Scientific classification
- Kingdom: Fungi
- Division: Basidiomycota
- Class: Agaricomycetes
- Order: Agaricales
- Family: Tricholomataceae
- Genus: Cantharellula
- Species: C. umbonata
- Binomial name: Cantharellula umbonata (J.F.Gmel.) Singer (1936)
- Synonyms: Cantharellus umbonatus (J.F. Gmel.) Pers.; Hygrophoropsis umbonata (J.F. Gmel.) Kühner & Romagn.; Merulius umbonatus J.F.Gmel. (1792);

= Cantharellula umbonata =

- Genus: Cantharellula
- Species: umbonata
- Authority: (J.F.Gmel.) Singer (1936)
- Conservation status: LC
- Synonyms: Cantharellus umbonatus (J.F. Gmel.) Pers., Hygrophoropsis umbonata (J.F. Gmel.) Kühner & Romagn., Merulius umbonatus J.F.Gmel. (1792)

Species of fungus

Cantharellula umbonata, the humpback, is a species of fungus in the genus Cantharellula.

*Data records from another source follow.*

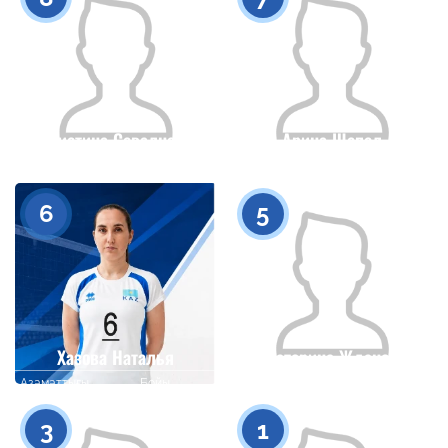
Кристина Севалнева
Арина Шепел
Азаматтығы
Бойы
Азаматтығы
Бойы
0
0
6
5
Хазова Наталья
Екатерина Жданова
Азаматтығы
Бойы
Азаматтығы
Бойы
0
0
3
1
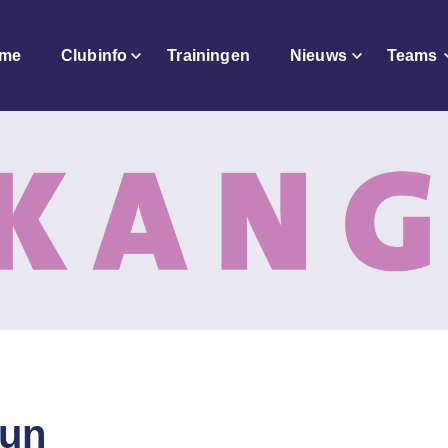
me
Clubinfo
Trainingen
Nieuws
Teams
Fun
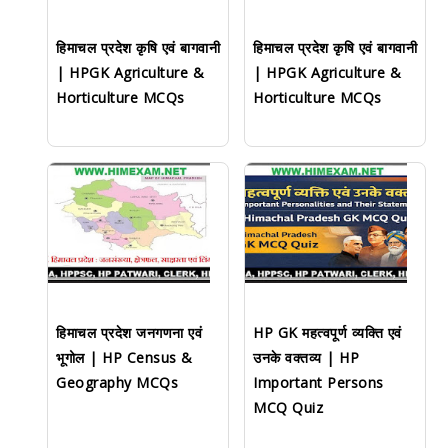
हिमाचल प्रदेश कृषि एवं बागवानी
हिमाचल प्रदेश कृषि एवं बागवानी
| HPGK Agriculture &
| HPGK Agriculture &
Horticulture MCQs
Horticulture MCQs
हिमाचल प्रदेश जनगणना एवं
HP GK महत्वपूर्ण व्यक्ति एवं
भूगोल | HP Census &
उनके वक्तव्य | HP
Geography MCQs
Important Persons
MCQ Quiz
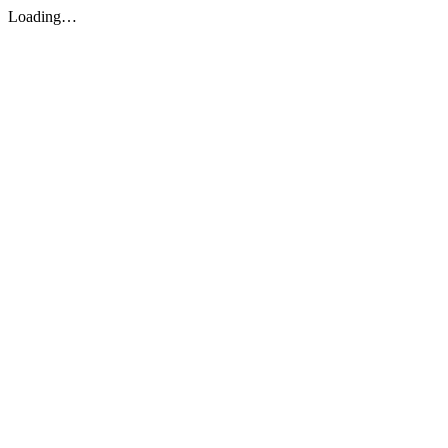
Loading…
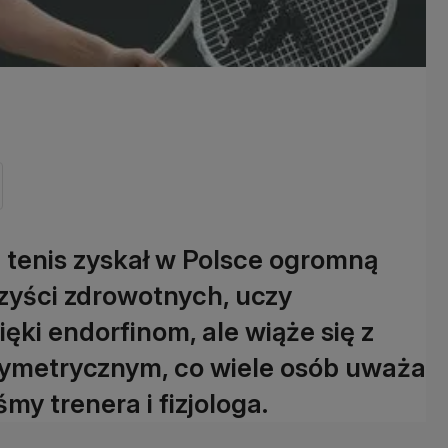
e tenis zyskał w Polsce ogromną
rzyści zdrowotnych, uczy
ięki endorfinom, ale wiąże się z
symetrycznym, co wiele osób uważa
my trenera i fizjologa.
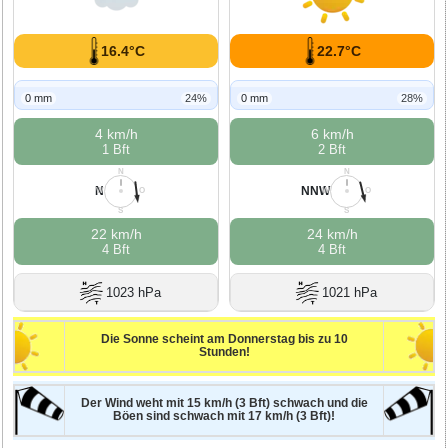
16.4°C
22.7°C
0 mm
24%
0 mm
28%
4 km/h
6 km/h
1 Bft
2 Bft
N
N
N
NNW
W
O
W
O
S
S
22 km/h
24 km/h
4 Bft
4 Bft
1023 hPa
1021 hPa
Die Sonne scheint am Donnerstag bis zu 10
Stunden!
Der Wind weht mit 15 km/h (3 Bft) schwach und die
Böen sind schwach mit 17 km/h (3 Bft)!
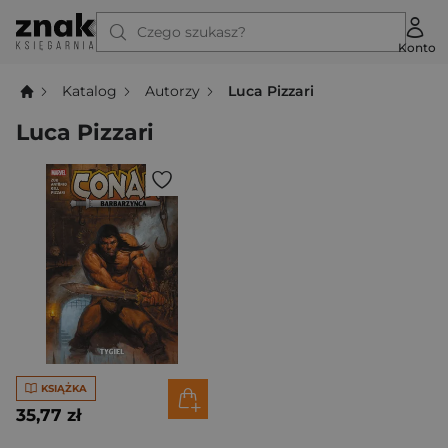
Czego szukasz?
Konto
Katalog
Autorzy
Luca Pizzari
Luca Pizzari
KSIĄŻKA
35,77 zł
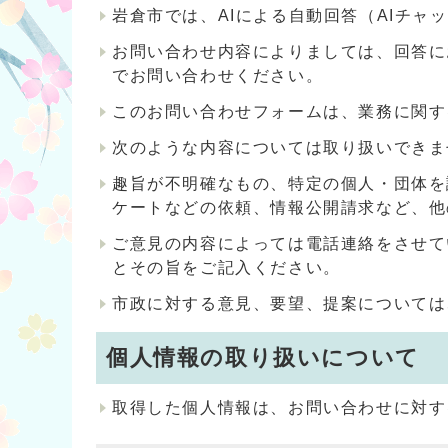
岩倉市では、AIによる自動回答（AIチ
お問い合わせ内容によりましては、回答に
でお問い合わせください。
このお問い合わせフォームは、業務に関す
次のような内容については取り扱いできま
趣旨が不明確なもの、特定の個人・団体を
ケートなどの依頼、情報公開請求など、他
ご意見の内容によっては電話連絡をさせて
とその旨をご記入ください。
市政に対する意見、要望、提案については
個人情報の取り扱いについて
取得した個人情報は、お問い合わせに対す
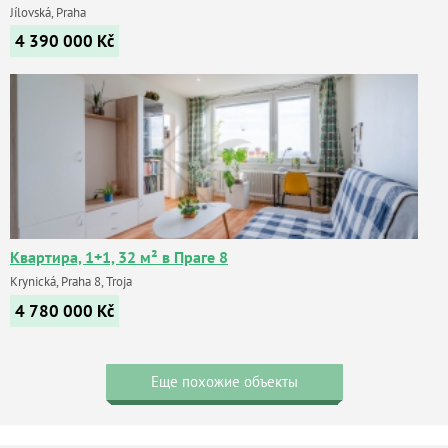
Jílovská, Praha
4 390 000
Kč
Квартира, 1+1, 32 м² в Праге 8
Krynická, Praha 8, Troja
4 780 000
Kč
Еще похожие объекты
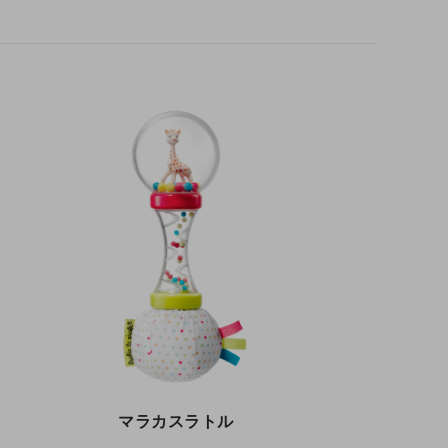
マラカスラトル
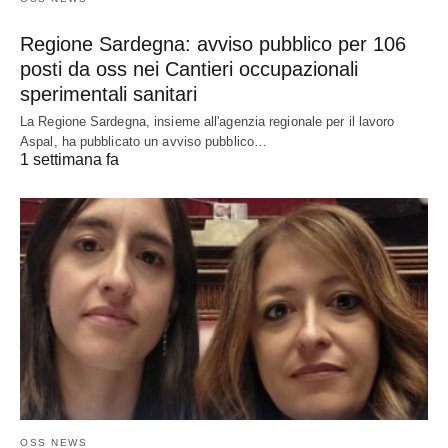
Regione Sardegna: avviso pubblico per 106
posti da oss nei Cantieri occupazionali
sperimentali sanitari
La Regione Sardegna, insieme all'agenzia regionale per il lavoro
Aspal, ha pubblicato un avviso pubblico…
1 settimana fa
OSS NEWS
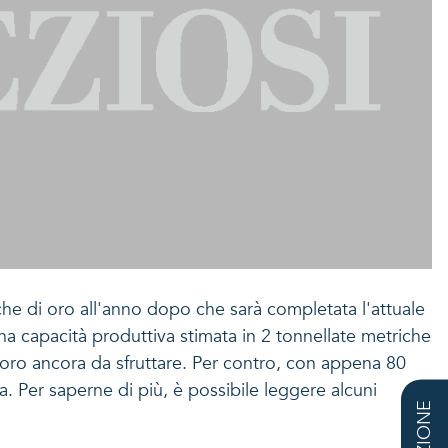
he di oro all'anno dopo che sarà completata l'attuale
una capacità produttiva stimata in 2 tonnellate metriche
i d'oro ancora da sfruttare. Per contro, con appena 80
. Per saperne di più, è possibile leggere alcuni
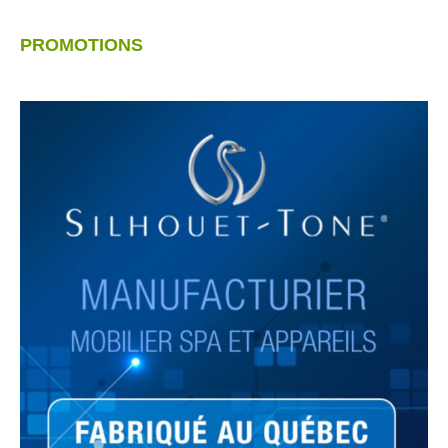
PROMOTIONS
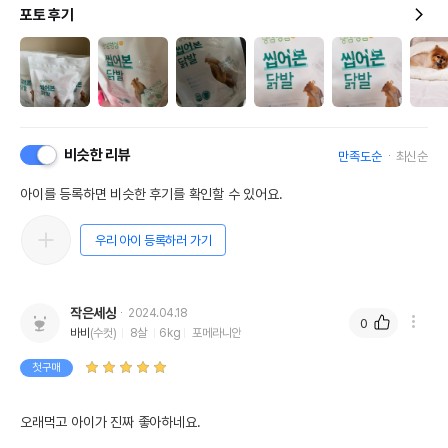
포토 후기
비슷한 리뷰
만족도순
최신순
아이를 등록하면 비슷한 후기를 확인할 수 있어요.
우리 아이 등록하러 가기
작은세상
2024.04.18
0
바비
(수컷)
8살
6kg
포메라니안
첫구매
오래먹고 아이가 진짜 좋아하네요.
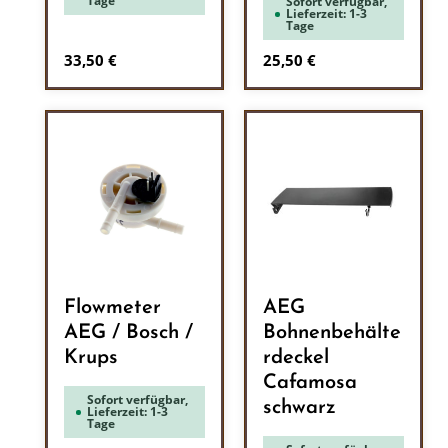
Tage
Sofort verfügbar,
Lieferzeit: 1-3
Tage
Regulärer Preis:
Regulärer Preis:
33,50 €
25,50 €
Flowmeter
AEG
AEG / Bosch /
Bohnenbehälte
Krups
rdeckel
Cafamosa
Sofort verfügbar,
schwarz
Lieferzeit: 1-3
Tage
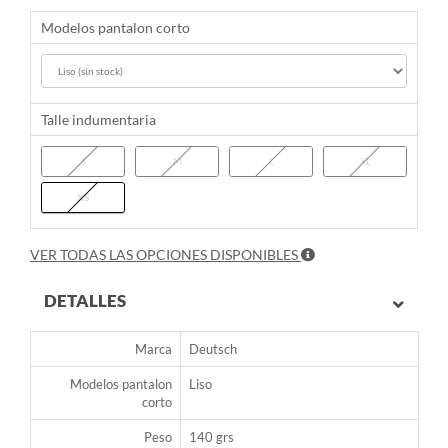
Modelos pantalon corto
Talle indumentaria
S
M
L
XL
XS
VER TODAS LAS OPCIONES DISPONIBLES
DETALLES
Marca
Deutsch
Modelos pantalon
Liso
corto
Peso
140 grs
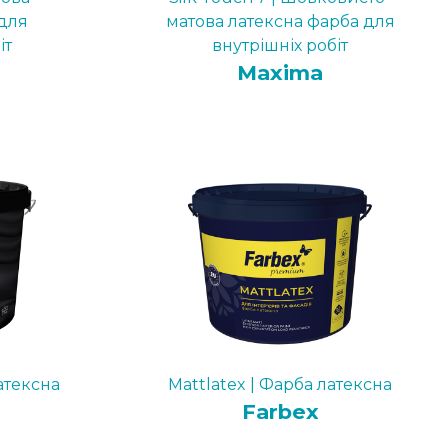
для
матова латексна фарба для
іт
внутрішніх робіт
Maxima
атексна
Mattlatex | Фарба латексна
Farbex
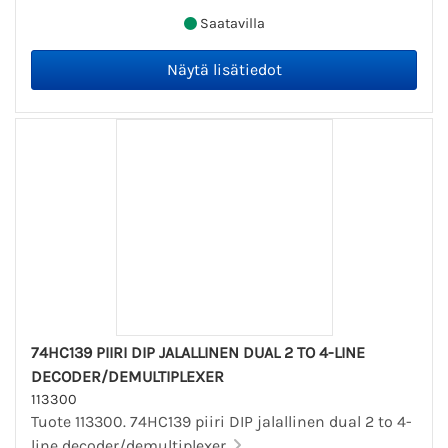
Saatavilla
74HC139 PIIRI DIP JALALLINEN DUAL 2 TO 4-LINE
DECODER/DEMULTIPLEXER
113300
Tuote 113300. 74HC139 piiri DIP jalallinen dual 2 to 4-
line decoder/demultiplexer.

The gray cap is slightly convex and 2-5 cm wide. The gills are decurrent and mostly forked. The stem is up to 8 cm wide. The flesh is whitish and may stain reddish. The smell and taste are often mild. The spore print is white. Hygrophoropsis aurantiaca has forked (but orange) gills.

It is common in eastern North America, particularly in summer and autumn. It is associated with Polytrichum and other mosses found in the southeastern United States. It commonly grows in boggy areas and under conifers. It is edible, and best when young.